Najlepsze interesy rodzą się bowiem w bólach i mękach – trzeba być dzieckiem bardzo bogatych rodziców, aby start w dorosłość, co czasem oznacza również rozpoczęcie działania w ramach własnego przedsiębiorstwa, zaliczyć bez otarć, siniaków czy nawet złamań. Zazwyczaj jednak rozkręcanie firmy wiąże się z katorżniczą pracą oraz inwestycją – stąd kondycja finansowa młodych firm często pozostawia wiele do życzenia. Nie każdy wytrzymuje takie tempo dlatego też na rynku spotykamy się z wieloma sytuacjami, kiedy przedsiębiorstwa przestają funkcjonować z dnia na dzień.
Jeśli jednak uda nam się przezwyciężyć najtrudniejszy, początkowy okres to później może być już tylko z górki – kiedy złapiemy wreszcie płynność finansową a stres schodzi do powszechnie akceptowalnego poziomu, możemy wziąć głęboki oddech i rozpocząć inwestycję w przedsiębiorstwo, a także w samego siebie.

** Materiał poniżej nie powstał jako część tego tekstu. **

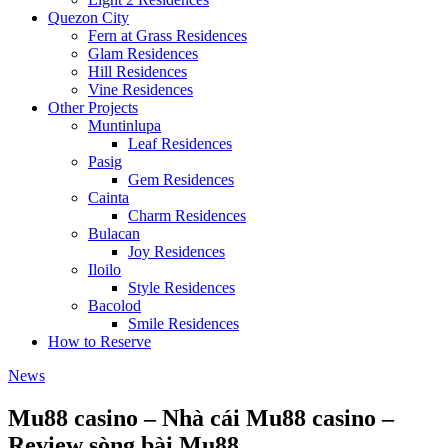
Quezon City
Fern at Grass Residences
Glam Residences
Hill Residences
Vine Residences
Other Projects
Muntinlupa
Leaf Residences
Pasig
Gem Residences
Cainta
Charm Residences
Bulacan
Joy Residences
Iloilo
Style Residences
Bacolod
Smile Residences
How to Reserve
News
Mu88 casino – Nhà cái Mu88 casino –
Review sòng bài Mu88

Fakt, że są szefowie, którzy na swoich włościach zjawiają się jedynie raz w tygodniu na dwie godziny by sprawdzić księgowość i pojechać dalej. Przyczyny takiego stanu rzeczy mogą być dwie – albo szefowi już nie zależy na dobrej kondycji przedsiębiorstwa, albo ma pełne zaufania do swoich pracowników. Tak czy inaczej jednak, żadna z tych sytuacji nie jest korzystna dla przedsiębiorstwa. Kierownik powinien bowiem dawać swoim pracownikom przykład, jak mają swoje obowiązki wypełniać. Nie należy też z drugiej strony przesadzać – przecież właściciele firm mają na głowie mnóstwo problemów, z którymi zmagać się nie muszą szeregowi pracownicy. Dlatego każdy powinien się skupiać na swoich obowiązkach, a efekty przyjdą na pewno.